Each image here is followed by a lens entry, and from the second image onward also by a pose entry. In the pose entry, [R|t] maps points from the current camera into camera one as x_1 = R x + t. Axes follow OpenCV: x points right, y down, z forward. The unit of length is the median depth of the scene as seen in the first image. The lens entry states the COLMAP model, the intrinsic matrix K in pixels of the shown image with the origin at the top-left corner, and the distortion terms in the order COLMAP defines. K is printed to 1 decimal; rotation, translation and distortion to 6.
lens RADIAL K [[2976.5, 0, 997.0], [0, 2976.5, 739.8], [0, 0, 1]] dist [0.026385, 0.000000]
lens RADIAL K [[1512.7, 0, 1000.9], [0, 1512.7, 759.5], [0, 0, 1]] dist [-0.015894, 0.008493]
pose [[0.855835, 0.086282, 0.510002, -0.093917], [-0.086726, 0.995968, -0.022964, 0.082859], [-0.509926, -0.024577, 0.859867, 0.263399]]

★ ★ ★ ★ ★ ★ ★

PROBLEM DETAILS
Without skipping a line, retype the full listing.

RESULT BELOW
Each image here is followed by a lens entry, and from the second image onward also by a pose entry. In the pose entry, [R|t] maps points from the current camera into camera one as x_1 = R x + t. Axes follow OpenCV: x points right, y down, z forward. The unit of length is the median depth of the scene as seen in the first image. The lens entry states the COLMAP model, the intrinsic matrix K in pixels of the shown image with the origin at the top-left corner, and the distortion terms in the order COLMAP defines. K is printed to 1 decimal; rotation, translation and distortion to 6.
lens RADIAL K [[2976.5, 0, 997.0], [0, 2976.5, 739.8], [0, 0, 1]] dist [0.026385, 0.000000]
lens RADIAL K [[1512.7, 0, 1000.9], [0, 1512.7, 759.5], [0, 0, 1]] dist [-0.015894, 0.008493]
pose [[0.855835, 0.086282, 0.510002, -0.093917], [-0.086726, 0.995968, -0.022964, 0.082859], [-0.509926, -0.024577, 0.859867, 0.263399]]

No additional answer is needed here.